In 2006, Hunter Brown wrote a People’s History essay for HistoryLink, “Finding Cherry Grove,” detailing his efforts to locate Cherry Grove, whose name was later changed to Cedar Township. The nearest town today is called Abingdon.
Bass began her Pig-Tail Days piece on Cherry Street by calling it “another up-and-up street… with no interferences. It begins at First Avenue, goes east and ends at Thirty-seventh avenue.” This is no longer quite the case because of a very small gap at the south end of the Seattle University campus. Today, Cherry begins at 1st Avenue and ends a block east of Broadway. It starts up again a couple hundred feet to the east as a continuation of the James Street/E James Way arterial, and then does go on to 37th Avenue in Madrona. All told it is 2⅓ miles long.
Marion Street runs ⅖ of a mile from Alaskan Way to 6th Avenue, where it is interrupted by Interstate 5. It picks up again at 7th Avenue and runs about the same distance to Broadway, where the Seattle University campus begins. East of there it runs in sections of varying lengths until it ends for good at 38th Avenue and Madrona Park.

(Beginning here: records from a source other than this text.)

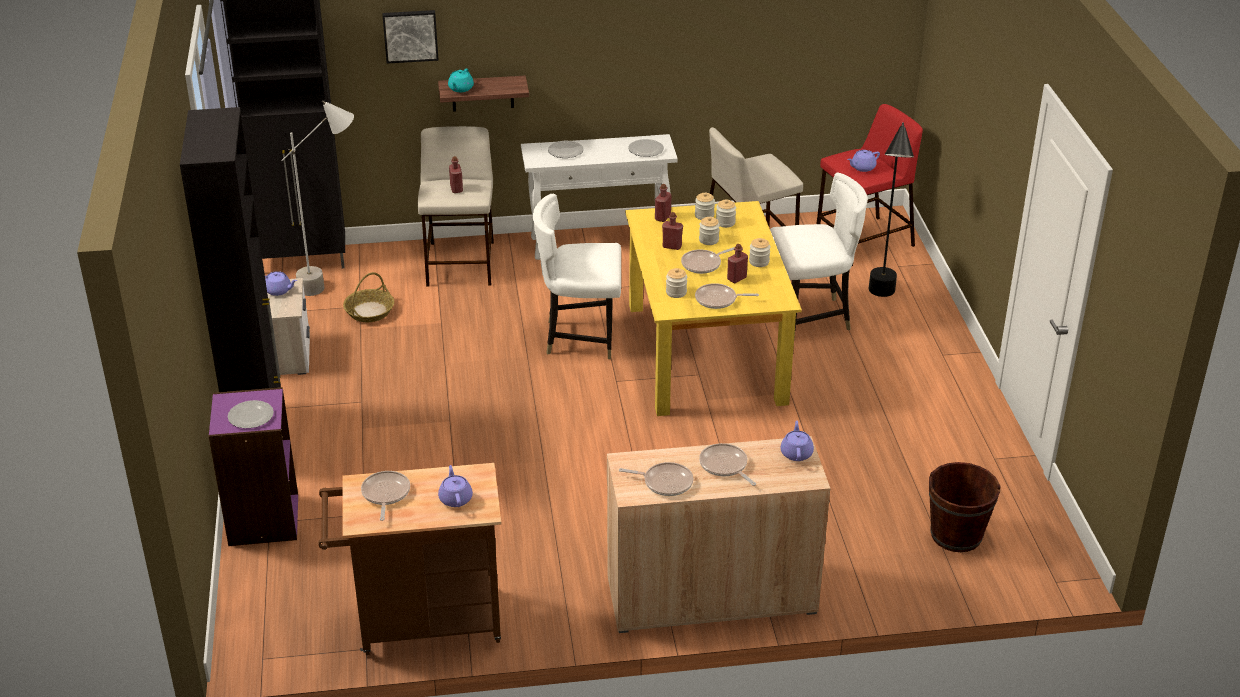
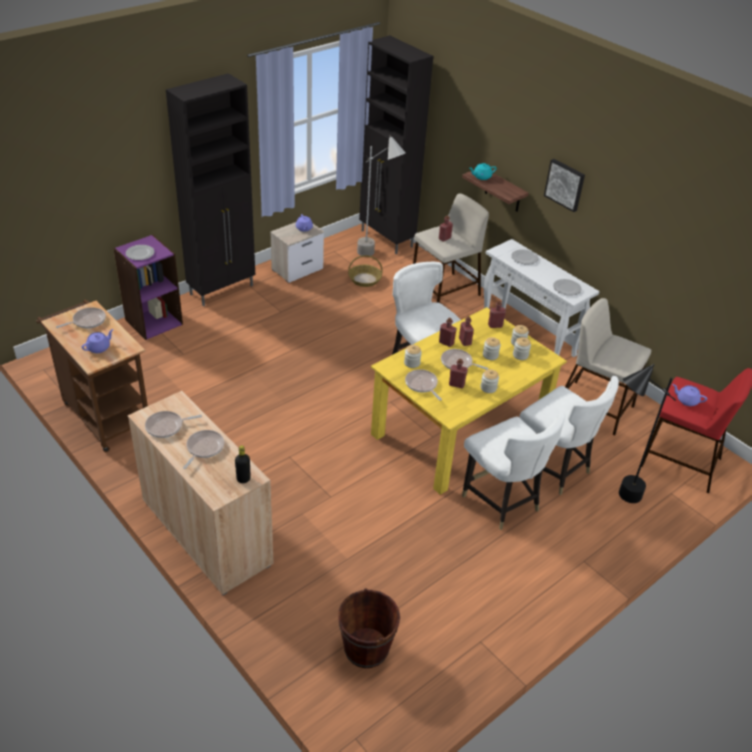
camera: 55 degrees right, 5 degrees up
picture [382,10,439,64] -> picture moved to [544,159,585,212]
frying pan [619,462,694,496] -> frying pan turned 90 degrees clockwise [145,411,202,438]
purple teapot [781,420,814,461] -> black bottle [235,445,251,483]
none -> red bottle [439,318,457,347]
none -> white chair [462,412,565,530]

James Street, one of the first streets platted in Seattle on May 23, 1853, was named by Arthur Armstrong Denny after his younger brother, James Marion Denny (1824–1854). Histories of Seattle report that James was too sick to leave Oregon and come to Puget Sound with the Denny Party and, indeed, he died in the town of Sublimity, Oregon, just a year after the street was named for him. Nothing I have found reports an actual cause of death. Marion Street is also named after this brother.

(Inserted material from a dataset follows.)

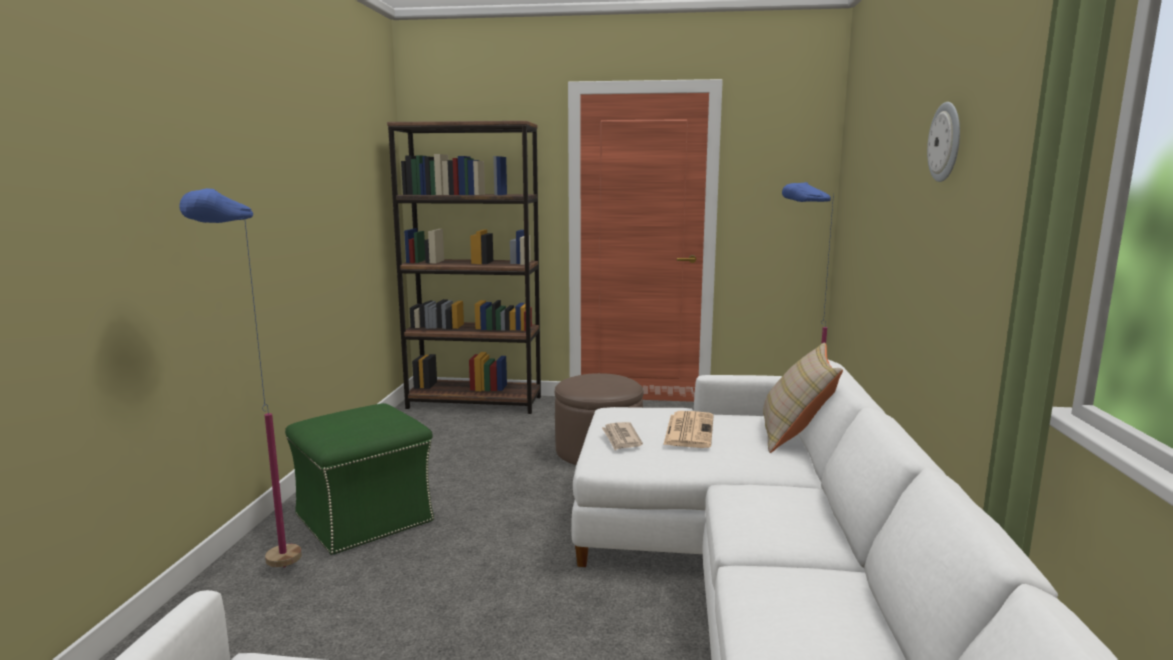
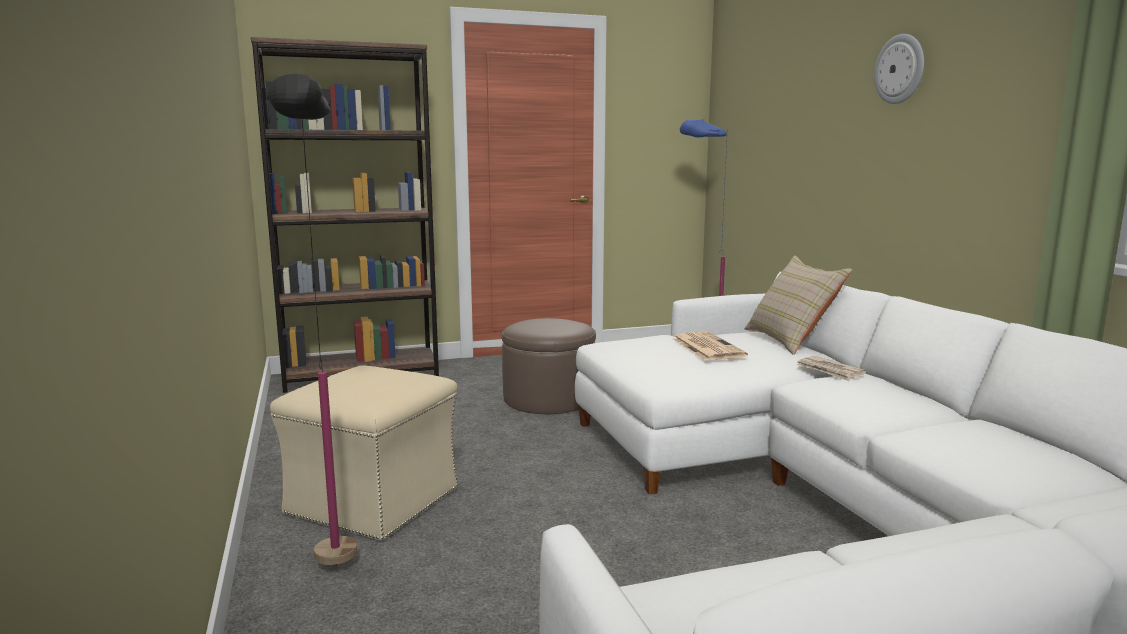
camera: 25 degrees left, 0 degrees up
blue floor lamp [179,188,302,568] -> black floor lamp [267,73,357,566]
green ottoman [285,403,434,555] -> beige ottoman [270,365,458,541]
newspaper [602,422,643,450] -> newspaper moved to [796,356,866,381]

James Street runs ¾ of a mile from Yesler Way just east of 1st Avenue to an alley just east of Broadway. It appears east of there in a few short stretches and finally as a stairway from 38th Avenue to Lake Washington Boulevard at Madrona Park.
Plat of the Town of Seattle, May 23, 1853, by Carson Dobbins Boren and Arthur Armstrong Denny
Plat of the Town of Seattle, King County, Washington Territory, May 23, 1853, by David Swinson Maynard
Mill Street, which divided the two plats, was renamed Yesler Avenue in 1888, and Yesler Way — its current name — seven years later. Front Street became 1st Avenue and Commercial Street became 1st Avenue S as part of that same “Great Renaming” ordinance of 1895. Streets that were named in these first plats that have kept their names till today include:
Boren and Denny
James Street — after James Marion Denny, younger brother of A.A. Denny
Cherry Street — after Cherry Grove, Illinois, where the Denny Party’s journey to Seattle began
This street runs just over ¼ of a mile from 37th Avenue E in the north, by Lakeview Park, to E Howell Street and 39th Avenue in the south. It was named for George and Otilde Dorffel, who might otherwise be best known for giving Ravenna its name.
In the original 1901 plat of Denny-Blaine-Lake Park, the Dorffel Drive name was given to what is now Madrona Place E, and what is now Dorffel Drive was then 37th Avenue. The change, which took place in 1906, would seem to have been done to eliminate the oddity of 39th Avenue becoming 37th Avenue as it crossed E Howell Street.